Mary L. Gray. © John D. and Catherine T. MacArthur Foundation- used with permission.

by CARMEN SIERING

The MacArthur Fellows Program offers a $625,000 “genius grant” to individuals who show exceptional creativity in their work and the potential for making future advances. The program is highly selective and rather secretive. It’s also kind of sneaky. The announcement is made each fall, but recipients find out they have joined the elite group only slightly sooner than the rest of the world.

Mary L. Gray, one of 21 winners in 2020, is an associate professor of informatics at the Indiana University Luddy School of Informatics, Computing, and Engineering. She is the seventh winner from IU, and the first since 2003. Like most recipients, Gray was unaware of her selection. Fellows are recommended by a constantly changing pool of anonymous nominators and chosen by committee.

To set the stage, the director of the program contacted Gray and asked for a meeting to discuss an anthropologist being considering for the award. Due to her heavy research schedule, Gray says, “I was kind of put out and kind of envious. But I wanted to be a good citizen, so I put it on my schedule.”

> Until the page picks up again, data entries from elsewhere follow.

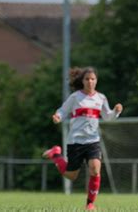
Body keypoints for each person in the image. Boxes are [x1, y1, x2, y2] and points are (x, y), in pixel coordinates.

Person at [42, 67, 123, 211]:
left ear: (96, 81)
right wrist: (58, 117)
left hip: (93, 141)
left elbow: (107, 116)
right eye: (87, 79)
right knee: (71, 176)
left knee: (95, 169)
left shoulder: (101, 98)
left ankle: (90, 204)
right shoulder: (75, 97)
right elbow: (63, 110)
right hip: (75, 141)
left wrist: (116, 112)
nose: (90, 82)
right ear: (82, 81)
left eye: (93, 79)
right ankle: (56, 155)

When the call came, she was quickly told the whole thing was a ruse. “I kind of lost focus,” she laughingly admits. “I asked if they were considering me, and when they explained I had been selected, I just started swearing like a sailor.”

A California native, Gray, 51, did her field work in rural communities bordering Kentucky and came to IU when a job that was “a perfect fit” opened up in the former Department of Communication and Culture.

An anthropologist and media scholar by training, Gray’s work focuses on how everyday technologies transform the lives of two groups she cares deeply about: those who work in the world of contract labor and LGBTQ youth. She was recognized by the MacArthur Foundation for “investigating the ways in which labor, identity, and human rights are transformed by the digital economy.”

She plans to use the award money to continue work she started as a result of the COVID-19 pandemic. “It involves technologies and community health workers and building relationships of trust,” she says.

In addition to being a Luddy faculty member, Gray is a senior principal researcher at Microsoft Research and a faculty associate at Harvard University’s Berkman Klein Center for Internet & Society.